Pursuing Dr Bawa-Garba’s erasure through the courts was a foolish error of judgement on the part of the GMC head, Mr Charlie Massey. Mr Massey has not apologised, and on several past occasions implied that he would take similar action again in such a scenario.
The GMC has shown it cannot be trusted to take a neutral and non-punitive approach when the fault lies in system failures. Much has happened that needs changing – how NHS doctors work, how we are regulated and how we raise concerns. The Bawa-Garba scenario could happen again and again, unless we have legally mandated safe staffing and proper resourcing and funding in the NHS.
Meanwhile the very existence of the GMC to keep patients safe, maintain the confidence in the profession and set standards to deliver safe service have repeatedly been found wanting.
I recall that since early 2000, the profession, including the BMA, has often expressed lack of confidence in the GMC. A thorough and radical root and branch reform of the GMC is required.
Dame Clare Marx has been named as the new chair of the GMC, a welcome appointment in that she is the first woman in history to hold the position.

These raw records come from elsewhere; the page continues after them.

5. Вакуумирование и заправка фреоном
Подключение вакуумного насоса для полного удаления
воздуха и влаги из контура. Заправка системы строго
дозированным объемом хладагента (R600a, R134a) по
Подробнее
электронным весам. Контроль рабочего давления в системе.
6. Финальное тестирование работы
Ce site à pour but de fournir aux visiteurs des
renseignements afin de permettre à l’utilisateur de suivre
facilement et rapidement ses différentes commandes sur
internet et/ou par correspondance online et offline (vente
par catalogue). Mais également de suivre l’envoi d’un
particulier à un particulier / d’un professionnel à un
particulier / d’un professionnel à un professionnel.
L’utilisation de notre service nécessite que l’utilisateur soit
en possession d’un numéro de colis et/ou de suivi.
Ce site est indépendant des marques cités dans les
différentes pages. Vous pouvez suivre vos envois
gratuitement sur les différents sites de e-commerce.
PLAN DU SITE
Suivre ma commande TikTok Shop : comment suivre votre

But can she assure the profession of her independence and fairness, in view of her earlier appointment as chair of the GMC-commissioned independent review of gross negligence manslaughter and culpable homicide in medicine? The influence of some within the GMC is having a long standing and damaging effect on the reputation of a regulator, which should be leading the medical profession by example.

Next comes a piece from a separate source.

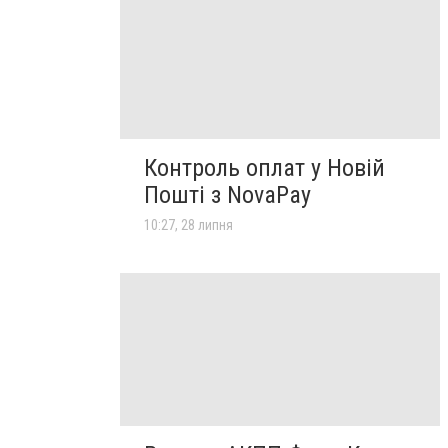
Контроль оплат у Новій
Пошті з NovaPay
10:27, 28 липня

Trust between the GMC and the profession has completely broken down, and not for the first time the public will have no faith in the judgement that the regulator passes on either errant or safe doctors who happen to be subject to its investigations.
Where previously doctors at the sharp end of its stick have made news headlines, the GMC itself has now become the news of the decade. This verdict is a timely warning for the Government too, that action is urgently needed to properly resource the NHS and address the systemic pressures and constraints that doctors are working under and which compromise the delivery of high-quality, safe patient care.
This time, it’s not Hadiza Bawa-Garba but the GMC that is in the dock.